> Records for this exercise
★ ★ ★ ★

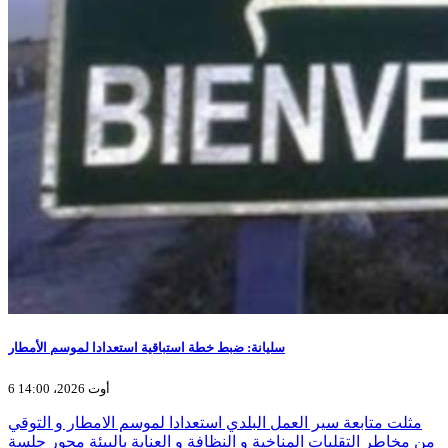
سليانة: ضبط خطة استباقية استعدادا لموسم الأمطار
6 أوت 2026، 14:00
مثلت متابعة سير العمل البلدي استعدادا لموسم الامطار و التوقي
من مخاطر التقلبات المناخية و النظافة و العناية بالبيئة محور جلسة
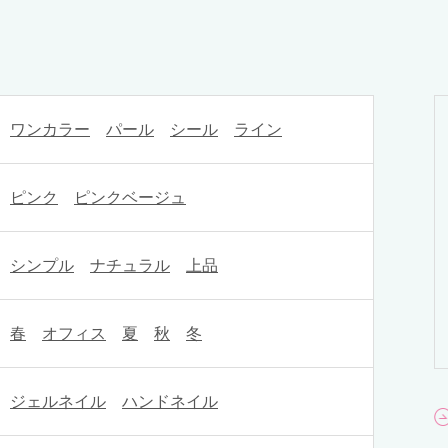
ワンカラー
パール
シール
ライン
ピンク
ピンクベージュ
シンプル
ナチュラル
上品
春
オフィス
夏
秋
冬
ジェルネイル
ハンドネイル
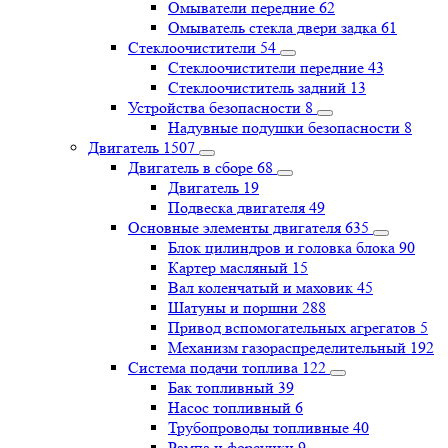
Омыватели передние
62
Омыватель стекла двери задка
61
Стеклоочистители
54
Стеклоочистители передние
43
Стеклоочиститель задний
13
Устройства безопасности
8
Надувные подушки безопасности
8
Двигатель
1507
Двигатель в сборе
68
Двигатель
19
Подвеска двигателя
49
Основные элементы двигателя
635
Блок цилиндров и головка блока
90
Картер масляный
15
Вал коленчатый и маховик
45
Шатуны и поршни
288
Привод вспомогательных агрегатов
5
Механизм газораспределительный
192
Система подачи топлива
122
Бак топливный
39
Насос топливный
6
Трубопроводы топливные
40
Рампа и форсунки
9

★ ★ ★ ★

> Problem to solve
Which lines of the records contain the word "استعدادا"? Gather each one and copy it out.

> Completed exercise
سليانة: ضبط خطة استباقية استعدادا لموسم الأمطار
مثلت متابعة سير العمل البلدي استعدادا لموسم الامطار و التوقي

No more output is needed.